Hay dos siempres,
el siempre de nuestras vidas
y el siempre de la vida.
En el primero estoy yo
y tú.
Solo podemos ser fieles al primero,
y con ciertos límites; por supuesto.
Entre ellos los dolores que escabullen el deseo,
las melodías que nunca traspasan el muro,
la vista que ve nieblas, aún en las espinas del agua,
el pan que se toca pero no se come,
y el vino de tu sangre derramado sobre el suelo.
El otro "siempre", el de la vida, siempre está poblado
de muchos yoes y túes,
y entre sus tantos verdes no sabemos quien soy yo
ni quien eres tú, ni a cual yo
o a cual tú, pertenecemos tu y yo,
Pues los yoes y los túes vienen de un tiempo
sin relojes ni calendarios,
sin delantes y sin detraces,
sin ahoras y sin nuncas
un tiempo, digámoslo así: absoluto,
un tiempo sin comienzo ni final,
un tiempo donde nadie nace,
un tiempo donde nadie muere.
El primer tiempo, el de nuestra vida
viene del segundo, el de la vida
El segundo contiene al primero
pero, si no fuera por el primero,
y ese es el cuesco de la breva,
el segundo, al no llevarnos en su santo vientre
tampoco podría existir sobre la faz de la tierra,
ni mucho menos en el turbio espesor del cielo.

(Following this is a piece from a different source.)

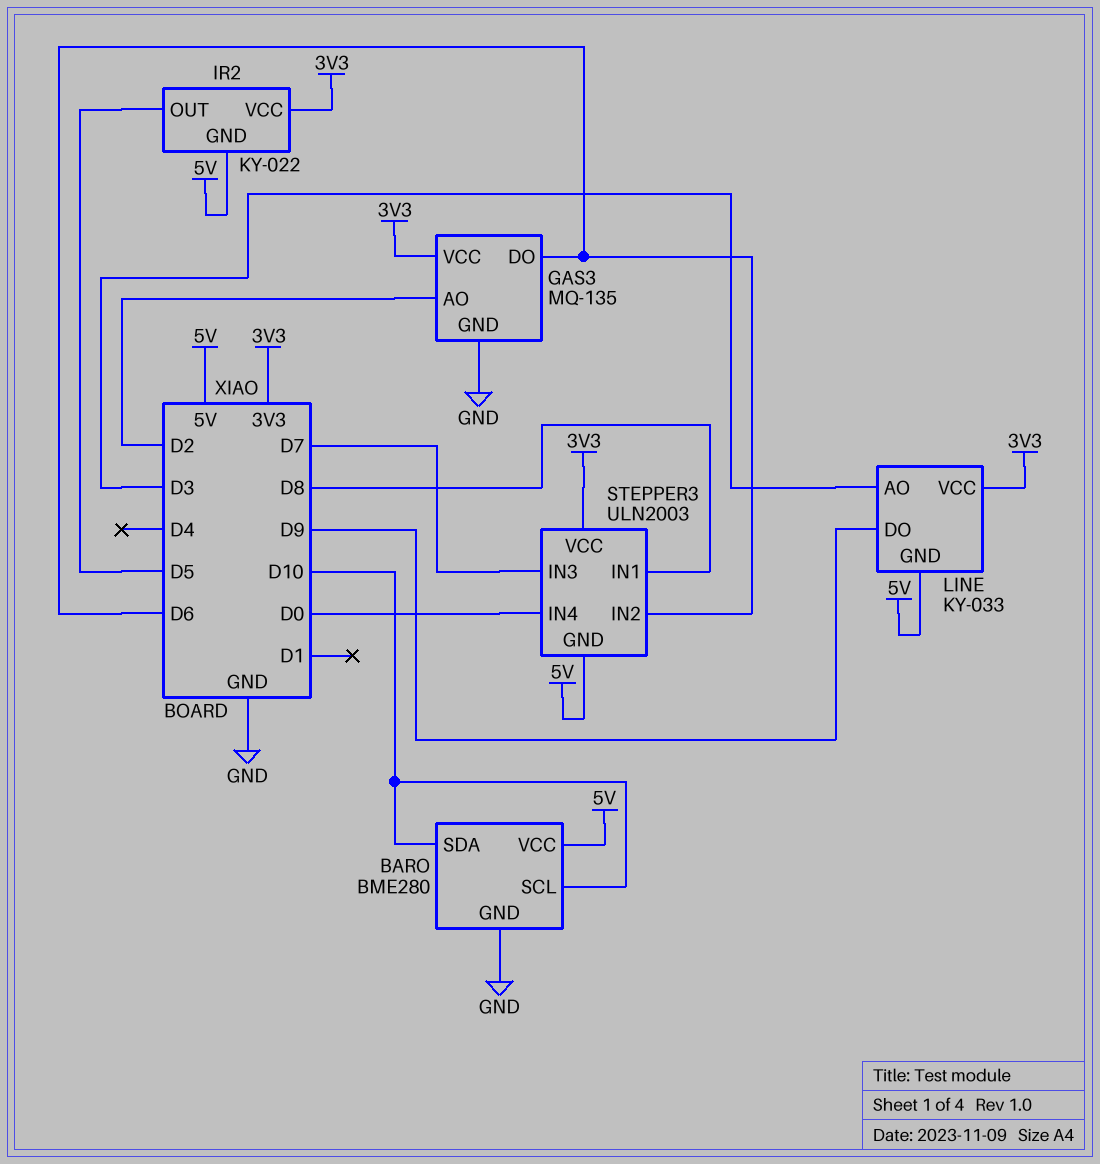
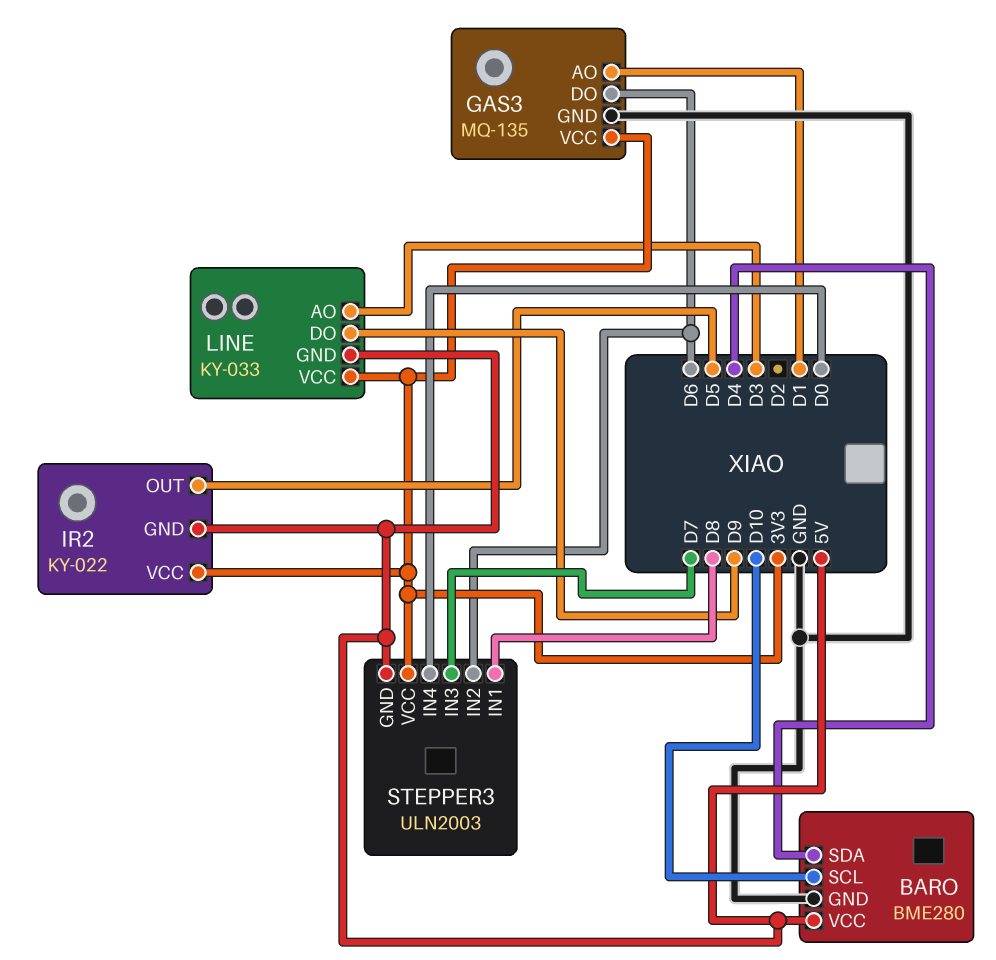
BARO pin SDA: D10 -> D4
GAS3 pin AO: D2 -> D1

Eso quiere decir, escucha:
los dioses hicieron todo esto
para que nosotros los nombráramos,
pues si no los nombráramos
ellos nunca sabrían si existieron
o no.
Somos todopoderosos:
los dioses dependen de nosotros:
su atormentada creación.
La verdad no es tan complicada entonces.
Lo único que nos falta es saber ahora,
es donde comienza
y en donde termina el amor.
Si lo trajiste entre tus brazos al nacer
o fue un rayo que iluminó la noche más oscura
allí donde no había dioses, ni nada.
Solo ese vacío que por momentos regresa
y que, como si fuera un perro ciego,
por las piedras de estas calles, nos sigue
y con dolor, con mucho dolor, nos ladra.